- _Aim of the task_:
Start at the line below containing "harmonogramu." and stop at the line containing "Dlaczego warto wybrać wannę Excite". Repeat every line of that stretch exactly, and nothing outside it.

- _Records to process_:
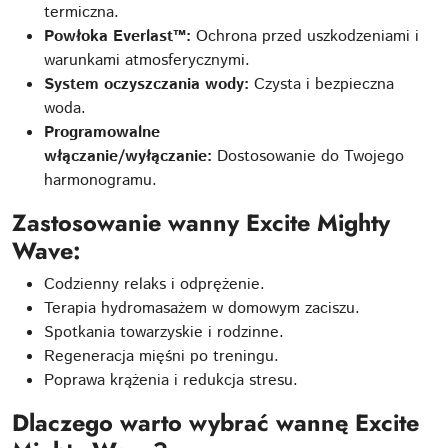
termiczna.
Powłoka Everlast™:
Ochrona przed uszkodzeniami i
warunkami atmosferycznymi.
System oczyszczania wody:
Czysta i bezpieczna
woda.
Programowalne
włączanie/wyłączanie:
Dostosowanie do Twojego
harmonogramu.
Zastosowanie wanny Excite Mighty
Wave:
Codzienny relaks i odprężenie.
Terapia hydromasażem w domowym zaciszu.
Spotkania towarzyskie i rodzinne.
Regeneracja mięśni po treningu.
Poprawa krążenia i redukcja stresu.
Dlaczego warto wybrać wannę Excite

...

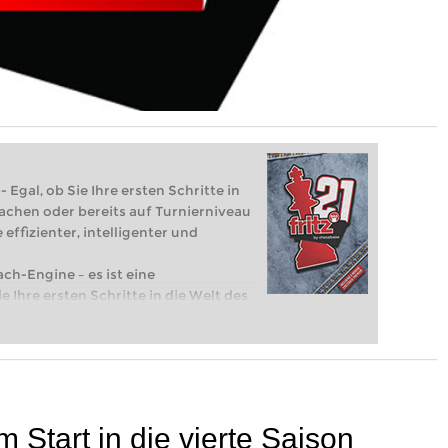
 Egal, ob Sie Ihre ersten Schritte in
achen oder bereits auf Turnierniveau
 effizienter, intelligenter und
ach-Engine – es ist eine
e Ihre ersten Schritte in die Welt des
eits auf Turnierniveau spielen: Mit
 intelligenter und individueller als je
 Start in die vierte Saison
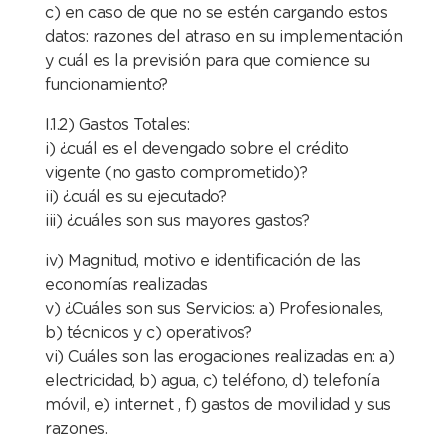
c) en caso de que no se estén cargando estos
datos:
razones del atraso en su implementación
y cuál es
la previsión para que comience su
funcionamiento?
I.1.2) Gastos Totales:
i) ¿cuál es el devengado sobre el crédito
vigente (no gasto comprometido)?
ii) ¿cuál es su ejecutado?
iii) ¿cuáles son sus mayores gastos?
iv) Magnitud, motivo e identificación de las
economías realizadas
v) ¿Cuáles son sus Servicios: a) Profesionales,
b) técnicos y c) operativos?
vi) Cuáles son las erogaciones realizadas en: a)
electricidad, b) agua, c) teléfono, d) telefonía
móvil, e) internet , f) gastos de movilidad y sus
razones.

* * *

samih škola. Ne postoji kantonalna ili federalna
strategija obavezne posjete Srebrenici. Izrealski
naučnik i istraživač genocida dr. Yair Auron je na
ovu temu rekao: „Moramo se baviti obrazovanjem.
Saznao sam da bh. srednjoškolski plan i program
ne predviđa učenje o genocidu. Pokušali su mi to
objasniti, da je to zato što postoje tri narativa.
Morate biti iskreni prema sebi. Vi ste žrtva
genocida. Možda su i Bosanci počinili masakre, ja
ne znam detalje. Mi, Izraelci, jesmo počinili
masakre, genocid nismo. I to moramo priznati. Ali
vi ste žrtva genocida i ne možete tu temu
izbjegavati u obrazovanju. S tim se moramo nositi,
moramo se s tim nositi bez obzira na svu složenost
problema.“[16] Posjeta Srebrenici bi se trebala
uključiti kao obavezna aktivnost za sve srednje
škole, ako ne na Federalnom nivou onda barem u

- _Reply_:
harmonogramu.
Zastosowanie wanny Excite Mighty
Wave:
Codzienny relaks i odprężenie.
Terapia hydromasażem w domowym zaciszu.
Spotkania towarzyskie i rodzinne.
Regeneracja mięśni po treningu.
Poprawa krążenia i redukcja stresu.
Dlaczego warto wybrać wannę Excite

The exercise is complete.